Through many years now we've updated all Win10 machines in our company in a timely manner and didn't have a single showstopper I know of.

 

Sounds as if your illustrious company, Crypto-certified partner of M$ (folks get blasé these days about Gold), maintains a harem of Windows boxes that make themselves available to day-and-night, ad lib intercourse with the cyber b^lly from Redmond, and sing to you each morning, fulfilled and satisfied.

 

Well we are happy for you!  May it continue to gratify and whatever "floats your boat" ...

 

On the other hand, is it so outlandish that a shy peasant somewhere, someday, may decide to lock the shack for a few months and politely decline the lord's entry?  What do they have to do?  Call in the National Guard?  

 

 

Originally posted by: Mav 

Yes, my old machine wouldn't get the 2020.4 update because of an incompatibility with the rather antique graphics card, but if you're using a 7 years old workstation for development it's your own fault IMHO.

 

Meanwhile, I got a new machine and all the updates went smoothly and without any hiccups.

 

Go on taking personal responsibility for ... using a "7-year old workstation for development".  The debate here is not whether you believe "your skirt was too short".

 

In your own case, did Redmond force an upgrade on your vulnerable workstation and brick it?  If it did and you want to convince the world that it was your fault for "seducing Redmond with 7-year-old hardware", then what can I say?  I hope you got some diamonds, "diamond-partner"!

 

Is it no longer permissible to even keep one's PC at a cyber-equivalent of "arm's length" from Redmond's unnatural instincts?  

 

Finally, your videocard may have been only 7 years too old, my fax modem is still on 2006 driver and based on 1964 Xerox core technology, which itself traces lineage back to Alexander Bain of 1843 fame.  Does that give Redmond license to f*** it up with a feature upgrade I did NOT ask for?

• [Data to examine]:
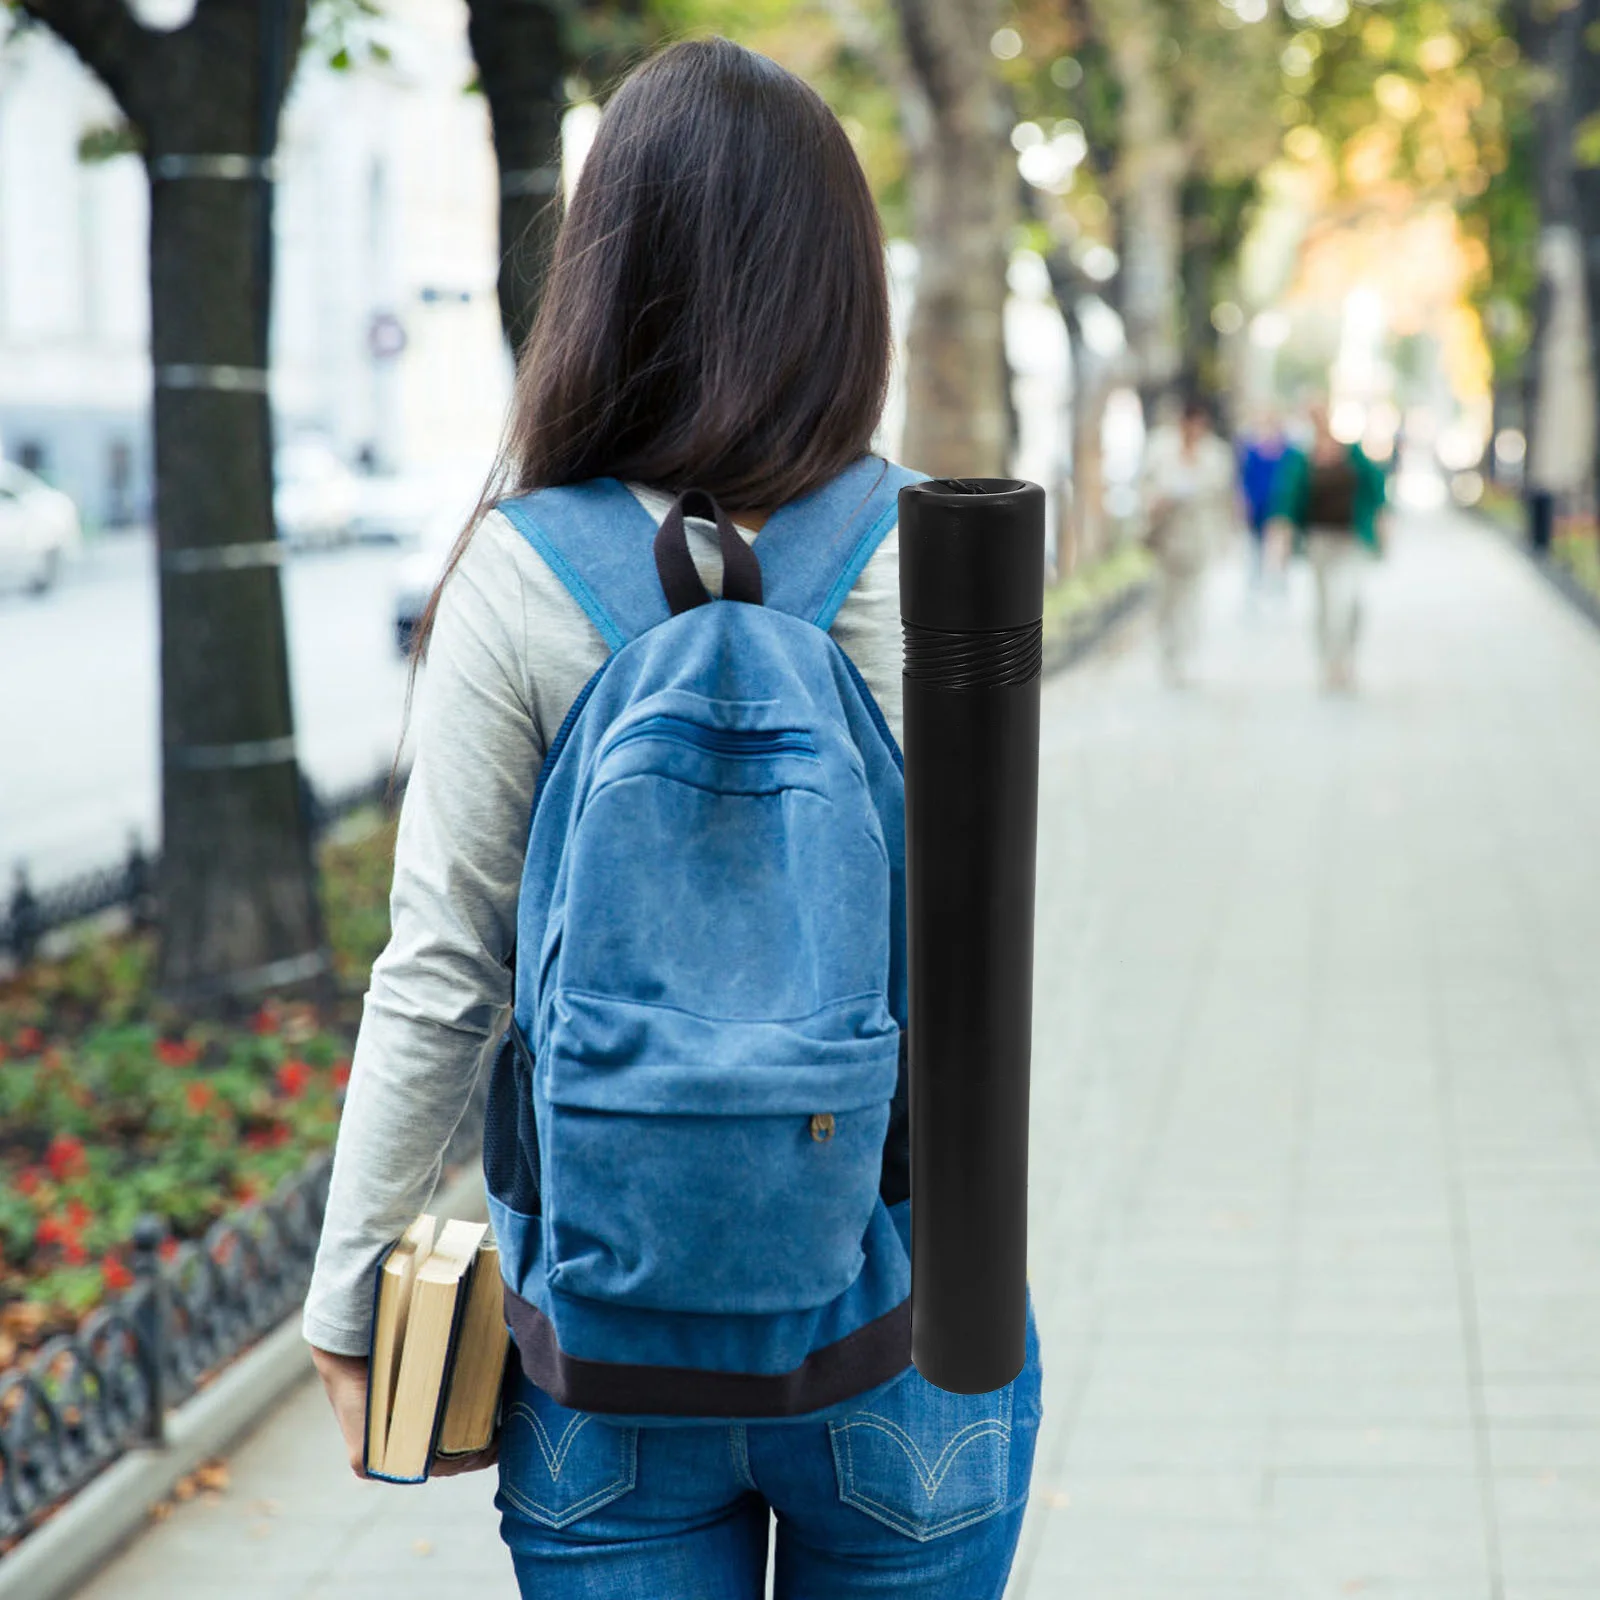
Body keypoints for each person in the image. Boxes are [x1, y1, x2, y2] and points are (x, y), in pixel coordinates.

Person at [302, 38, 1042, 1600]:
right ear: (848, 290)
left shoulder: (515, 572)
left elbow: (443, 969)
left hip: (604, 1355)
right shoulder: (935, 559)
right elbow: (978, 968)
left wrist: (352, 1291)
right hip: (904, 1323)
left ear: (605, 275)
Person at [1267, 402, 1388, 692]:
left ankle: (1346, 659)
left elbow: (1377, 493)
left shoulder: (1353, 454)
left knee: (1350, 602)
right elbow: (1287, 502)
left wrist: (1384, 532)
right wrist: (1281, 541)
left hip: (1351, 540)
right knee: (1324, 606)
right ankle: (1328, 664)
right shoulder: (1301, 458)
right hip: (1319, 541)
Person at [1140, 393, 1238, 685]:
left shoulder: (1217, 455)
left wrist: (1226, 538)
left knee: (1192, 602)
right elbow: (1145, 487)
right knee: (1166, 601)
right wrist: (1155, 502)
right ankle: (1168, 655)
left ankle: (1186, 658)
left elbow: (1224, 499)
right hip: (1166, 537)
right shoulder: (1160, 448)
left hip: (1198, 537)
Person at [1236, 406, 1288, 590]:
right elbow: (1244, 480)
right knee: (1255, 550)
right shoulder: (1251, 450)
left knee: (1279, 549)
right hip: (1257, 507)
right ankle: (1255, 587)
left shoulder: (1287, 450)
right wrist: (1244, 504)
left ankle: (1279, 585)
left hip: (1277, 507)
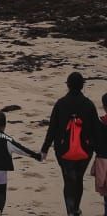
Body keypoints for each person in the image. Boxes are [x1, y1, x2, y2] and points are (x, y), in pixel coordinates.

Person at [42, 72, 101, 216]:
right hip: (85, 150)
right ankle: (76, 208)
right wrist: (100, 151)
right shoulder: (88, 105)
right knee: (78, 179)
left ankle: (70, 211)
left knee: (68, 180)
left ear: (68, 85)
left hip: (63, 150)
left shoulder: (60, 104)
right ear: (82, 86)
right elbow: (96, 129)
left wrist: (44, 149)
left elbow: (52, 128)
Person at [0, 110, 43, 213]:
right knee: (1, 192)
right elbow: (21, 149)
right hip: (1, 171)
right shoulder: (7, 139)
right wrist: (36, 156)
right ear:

• [Directions]:
(A) In the forum post about Windows updates, what kept Mav's old machine from getting the 2020.4 update?
(B) Please write the next few sentences of the forum post about Windows updates, picking up after its final line.

• [Task responses]:
(A) An incompatibility with its rather antique graphics card.

(B)
 

Sure, Softie is entirely within its corporate pregorative to make a world-wide announcement that it no longer wishes to support a technology pre-dating the Civil War on its 21st Century, forward-looking Windows platform.  Then those who still choose to coddle Bain's dinosaur can elect to deal, or not deal - accordingly.  

 

But no.  It enters.  It xxxxs.  And it smashes the chandelier just for kicks.  All in a day's work to "teach your computer to be a better computer".

 

Clearly present-day Redmond understands consent very differently.  Perhaps learning from the same dictionary as the old Red army.

 

P.S., it was actually a relatively simple fix for the fax modem (incidentally rolling back to 1909 did not repair the damage Redmond inflicted), which I was able to handle, once I enaged in a little scrimmaging by squeezing out time I didn't have while being on-call.  Nevertheless, as they say, it is the principle. 

 

Anyhow, thanks for chiming in, Martin/Mav.  I thought you had solutions!  But I suppose someone has to jump in and defend poor, innocent MS who otherwise has very little means at its disposal. 

 

Anyway, I am giving the setting "metered connection" a whirl.  We shall see.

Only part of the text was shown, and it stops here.